For more on some of these uses, check out the Swedish Development Agency's report [*.pdf] on utilisation and control of Water Hyacinths.
Now let's get to where things interest us. Biogas production. Water hyacinth's abundant biomass can be used to produce renewable energy locally, simply fermenting it in anaerobic digester.
Biogas production from manure and from sewage and agricultural wastestreams has been studied well. For water hyacinth, the literature is scarce, but some (such as this one, this one [*.pdf], and another one by the FAO) exist and they suggest the weed to make for a great biogas feedstock.
1. the total amount of gas produced from Water hyacinth is about one and a- half time higher than the Cow dung per gm volatile solid.
2. a blend of Water hyacinth and Cow dung in the ratio of 2:3 by weight is most suitable for biogas production.
3. Addition of very little amount of lower volatile fatty acid particularly acetic acid facilitates the gas production. This finding is very helpful for projects at the village level, where farmers often use biogas plants. In many villages all over the tropics, farmers produce sugar (from many different plants such as palm sugar, coconut, sugar cane or other local plants). If the leftover of the process of making sugar juice is kept for fermentation for a few days the content will be highly rich in acetic acid. The addition of this left over would circumvent the problem of lower gas production during the colder nights and biogas plants could run successfully during all the seasons.

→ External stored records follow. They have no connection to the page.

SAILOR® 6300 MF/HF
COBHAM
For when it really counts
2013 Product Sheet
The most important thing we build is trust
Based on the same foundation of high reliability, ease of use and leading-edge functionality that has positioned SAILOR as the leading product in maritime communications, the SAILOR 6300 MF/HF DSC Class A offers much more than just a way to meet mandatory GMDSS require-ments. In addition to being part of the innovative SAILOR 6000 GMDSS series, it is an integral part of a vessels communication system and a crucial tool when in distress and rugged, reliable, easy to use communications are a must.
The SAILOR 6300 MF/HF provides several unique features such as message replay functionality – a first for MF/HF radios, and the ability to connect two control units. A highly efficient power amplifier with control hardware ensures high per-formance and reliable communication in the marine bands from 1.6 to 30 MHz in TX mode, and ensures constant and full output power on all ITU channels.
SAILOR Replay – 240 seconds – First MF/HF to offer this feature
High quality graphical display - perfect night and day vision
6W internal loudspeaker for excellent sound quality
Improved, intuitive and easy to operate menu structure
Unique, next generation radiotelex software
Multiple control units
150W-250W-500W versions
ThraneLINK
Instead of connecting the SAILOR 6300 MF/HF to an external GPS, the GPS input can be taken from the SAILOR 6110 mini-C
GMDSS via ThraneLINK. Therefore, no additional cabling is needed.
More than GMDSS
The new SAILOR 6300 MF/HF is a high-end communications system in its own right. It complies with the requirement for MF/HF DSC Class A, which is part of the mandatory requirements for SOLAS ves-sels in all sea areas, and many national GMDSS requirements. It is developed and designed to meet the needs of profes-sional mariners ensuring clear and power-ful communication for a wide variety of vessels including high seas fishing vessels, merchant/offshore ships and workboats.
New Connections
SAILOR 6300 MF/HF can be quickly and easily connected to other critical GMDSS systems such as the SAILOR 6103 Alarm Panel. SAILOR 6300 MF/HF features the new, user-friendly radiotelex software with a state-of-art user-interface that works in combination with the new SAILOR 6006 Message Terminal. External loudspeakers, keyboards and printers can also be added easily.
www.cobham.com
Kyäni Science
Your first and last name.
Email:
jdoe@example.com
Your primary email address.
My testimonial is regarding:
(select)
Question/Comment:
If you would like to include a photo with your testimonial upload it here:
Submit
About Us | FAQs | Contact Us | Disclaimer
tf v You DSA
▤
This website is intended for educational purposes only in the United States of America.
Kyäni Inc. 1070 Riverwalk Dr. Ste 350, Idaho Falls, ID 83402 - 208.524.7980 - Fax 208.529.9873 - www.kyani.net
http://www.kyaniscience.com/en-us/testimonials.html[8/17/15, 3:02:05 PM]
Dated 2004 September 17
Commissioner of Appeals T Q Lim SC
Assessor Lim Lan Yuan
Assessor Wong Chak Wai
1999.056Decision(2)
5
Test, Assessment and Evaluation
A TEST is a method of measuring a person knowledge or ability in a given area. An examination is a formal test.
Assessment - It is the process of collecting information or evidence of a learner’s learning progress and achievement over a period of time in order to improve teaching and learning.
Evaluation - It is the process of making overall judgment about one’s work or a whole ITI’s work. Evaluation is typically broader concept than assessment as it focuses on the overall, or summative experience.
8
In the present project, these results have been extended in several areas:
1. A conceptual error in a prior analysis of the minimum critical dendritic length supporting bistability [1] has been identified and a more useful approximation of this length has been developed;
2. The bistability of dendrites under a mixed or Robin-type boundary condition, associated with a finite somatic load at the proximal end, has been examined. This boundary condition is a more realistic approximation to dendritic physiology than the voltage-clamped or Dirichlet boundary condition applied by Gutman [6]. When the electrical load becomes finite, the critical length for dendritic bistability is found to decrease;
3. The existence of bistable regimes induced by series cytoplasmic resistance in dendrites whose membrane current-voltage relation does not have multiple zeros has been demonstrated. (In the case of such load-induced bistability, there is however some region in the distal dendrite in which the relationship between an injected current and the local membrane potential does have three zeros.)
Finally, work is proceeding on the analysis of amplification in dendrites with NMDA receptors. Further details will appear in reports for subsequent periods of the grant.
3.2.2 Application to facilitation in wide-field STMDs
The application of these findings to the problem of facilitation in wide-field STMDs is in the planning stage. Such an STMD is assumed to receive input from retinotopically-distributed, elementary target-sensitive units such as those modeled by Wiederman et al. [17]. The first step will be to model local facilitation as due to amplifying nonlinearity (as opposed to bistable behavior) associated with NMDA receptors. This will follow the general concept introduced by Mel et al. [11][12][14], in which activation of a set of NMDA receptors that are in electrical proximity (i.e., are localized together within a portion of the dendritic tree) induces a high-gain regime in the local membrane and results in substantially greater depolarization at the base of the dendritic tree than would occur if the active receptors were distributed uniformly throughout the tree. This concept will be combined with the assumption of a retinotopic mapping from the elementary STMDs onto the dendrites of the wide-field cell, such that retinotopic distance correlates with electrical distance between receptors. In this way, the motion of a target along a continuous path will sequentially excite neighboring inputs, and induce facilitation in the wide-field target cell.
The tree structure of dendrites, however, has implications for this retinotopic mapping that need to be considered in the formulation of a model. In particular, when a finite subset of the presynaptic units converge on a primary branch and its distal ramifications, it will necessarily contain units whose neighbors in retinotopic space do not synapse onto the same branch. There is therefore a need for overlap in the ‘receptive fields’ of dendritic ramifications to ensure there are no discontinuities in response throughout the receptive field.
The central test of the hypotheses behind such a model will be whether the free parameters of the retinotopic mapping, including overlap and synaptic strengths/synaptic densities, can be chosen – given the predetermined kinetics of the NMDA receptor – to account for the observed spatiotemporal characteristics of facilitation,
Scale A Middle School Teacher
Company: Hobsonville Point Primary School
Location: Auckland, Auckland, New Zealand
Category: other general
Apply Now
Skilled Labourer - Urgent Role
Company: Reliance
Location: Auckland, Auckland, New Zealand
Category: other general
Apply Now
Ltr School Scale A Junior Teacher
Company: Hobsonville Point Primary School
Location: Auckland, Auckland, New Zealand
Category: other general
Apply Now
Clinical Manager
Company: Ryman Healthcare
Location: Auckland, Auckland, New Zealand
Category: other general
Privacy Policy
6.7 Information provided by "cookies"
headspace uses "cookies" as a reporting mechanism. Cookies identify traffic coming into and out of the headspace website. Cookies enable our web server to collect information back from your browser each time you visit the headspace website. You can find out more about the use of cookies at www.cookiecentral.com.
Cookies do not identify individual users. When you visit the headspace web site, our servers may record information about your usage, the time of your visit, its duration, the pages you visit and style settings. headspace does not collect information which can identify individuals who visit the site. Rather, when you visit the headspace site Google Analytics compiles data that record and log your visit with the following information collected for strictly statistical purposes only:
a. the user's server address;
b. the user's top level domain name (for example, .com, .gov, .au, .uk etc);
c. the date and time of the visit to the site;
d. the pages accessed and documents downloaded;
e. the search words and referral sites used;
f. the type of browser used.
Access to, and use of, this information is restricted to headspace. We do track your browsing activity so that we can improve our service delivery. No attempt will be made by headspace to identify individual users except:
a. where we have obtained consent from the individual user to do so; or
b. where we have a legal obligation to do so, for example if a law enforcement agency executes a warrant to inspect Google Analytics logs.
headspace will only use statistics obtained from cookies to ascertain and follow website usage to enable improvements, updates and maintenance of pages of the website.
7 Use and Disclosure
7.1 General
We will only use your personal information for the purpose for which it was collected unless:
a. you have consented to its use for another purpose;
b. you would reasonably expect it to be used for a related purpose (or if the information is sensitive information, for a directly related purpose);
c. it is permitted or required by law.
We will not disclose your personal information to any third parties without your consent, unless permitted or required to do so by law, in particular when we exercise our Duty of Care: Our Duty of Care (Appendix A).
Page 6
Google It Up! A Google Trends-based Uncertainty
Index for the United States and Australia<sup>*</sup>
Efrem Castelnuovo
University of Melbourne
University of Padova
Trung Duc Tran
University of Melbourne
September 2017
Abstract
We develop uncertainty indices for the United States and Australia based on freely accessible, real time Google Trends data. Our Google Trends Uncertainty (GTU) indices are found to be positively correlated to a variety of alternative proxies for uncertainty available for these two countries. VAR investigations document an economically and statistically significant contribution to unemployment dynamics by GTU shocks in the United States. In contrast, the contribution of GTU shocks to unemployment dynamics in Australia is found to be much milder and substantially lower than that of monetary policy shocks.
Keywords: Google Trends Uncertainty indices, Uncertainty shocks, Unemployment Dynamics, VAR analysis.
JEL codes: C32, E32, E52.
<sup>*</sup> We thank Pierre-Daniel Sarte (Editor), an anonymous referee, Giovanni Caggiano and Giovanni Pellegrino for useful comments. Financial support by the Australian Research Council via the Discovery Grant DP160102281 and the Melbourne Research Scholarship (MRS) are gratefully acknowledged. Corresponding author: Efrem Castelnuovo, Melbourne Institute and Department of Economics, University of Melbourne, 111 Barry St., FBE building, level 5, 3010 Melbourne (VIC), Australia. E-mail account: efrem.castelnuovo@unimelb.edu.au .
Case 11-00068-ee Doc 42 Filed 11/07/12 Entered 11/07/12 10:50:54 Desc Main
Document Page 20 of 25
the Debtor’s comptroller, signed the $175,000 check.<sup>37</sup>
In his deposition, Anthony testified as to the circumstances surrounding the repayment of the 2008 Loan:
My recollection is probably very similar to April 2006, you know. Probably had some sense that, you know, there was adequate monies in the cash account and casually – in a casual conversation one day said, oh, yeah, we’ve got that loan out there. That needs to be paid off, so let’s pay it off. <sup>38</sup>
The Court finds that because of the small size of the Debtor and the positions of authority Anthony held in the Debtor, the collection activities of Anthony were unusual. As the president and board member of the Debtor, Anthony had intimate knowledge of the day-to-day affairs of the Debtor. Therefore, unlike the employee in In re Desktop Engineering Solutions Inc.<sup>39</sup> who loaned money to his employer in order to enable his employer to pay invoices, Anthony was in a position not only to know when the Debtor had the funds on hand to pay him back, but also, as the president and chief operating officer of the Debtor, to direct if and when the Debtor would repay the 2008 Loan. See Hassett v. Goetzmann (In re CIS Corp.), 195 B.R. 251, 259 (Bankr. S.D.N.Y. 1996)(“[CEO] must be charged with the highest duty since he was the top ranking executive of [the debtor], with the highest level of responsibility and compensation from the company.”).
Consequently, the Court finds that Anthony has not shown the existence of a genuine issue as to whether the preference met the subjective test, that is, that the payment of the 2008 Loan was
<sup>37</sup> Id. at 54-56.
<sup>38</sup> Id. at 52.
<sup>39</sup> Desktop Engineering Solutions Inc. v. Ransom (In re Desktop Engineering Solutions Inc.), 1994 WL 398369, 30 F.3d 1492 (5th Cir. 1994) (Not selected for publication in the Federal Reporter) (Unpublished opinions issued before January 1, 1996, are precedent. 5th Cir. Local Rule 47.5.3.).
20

4. The rate of production of biogas from Water hyacinth is higher as compared to Cow dung slurry. However, the fermentation process takes a longer time period in the case of Water hyacinth. The kinetic studies performed with Water hyacinth + inocculum show that gas production rate increases twelve times in a very short period of five days in comparison to Cow dung + Water hyacinth (20 – 40 days) systems.
5. The digested slurry can be used as useful chemical free eco-friendly fertilizer.
We can imagine many local farmers in the tropics benefiting from using this abundant resource. Harvesting the crop might be labor or energy intensive, but this cost is offset by the fact that a major pest is destroyed while at the same time yielding energy. Most of the poor countries where the hyacinth is a major problem, do not have the funds to launch targetted control campaigns. So it might be crucial to introduce basic biogas technology to places where the weed destroys fish stocks, clogs up water ways or threatens small hydroplants. That way, investments in removing the weed become more economic.
This is just a first exploration of the use of water hyacinth as a bioenergy feedstock. Here at the BioPact we try explore bioenergy in the tropics in all its forms. Access to energy for the poor is one of our priorities. We think this case of turning a pest into profit, is worth looking into further.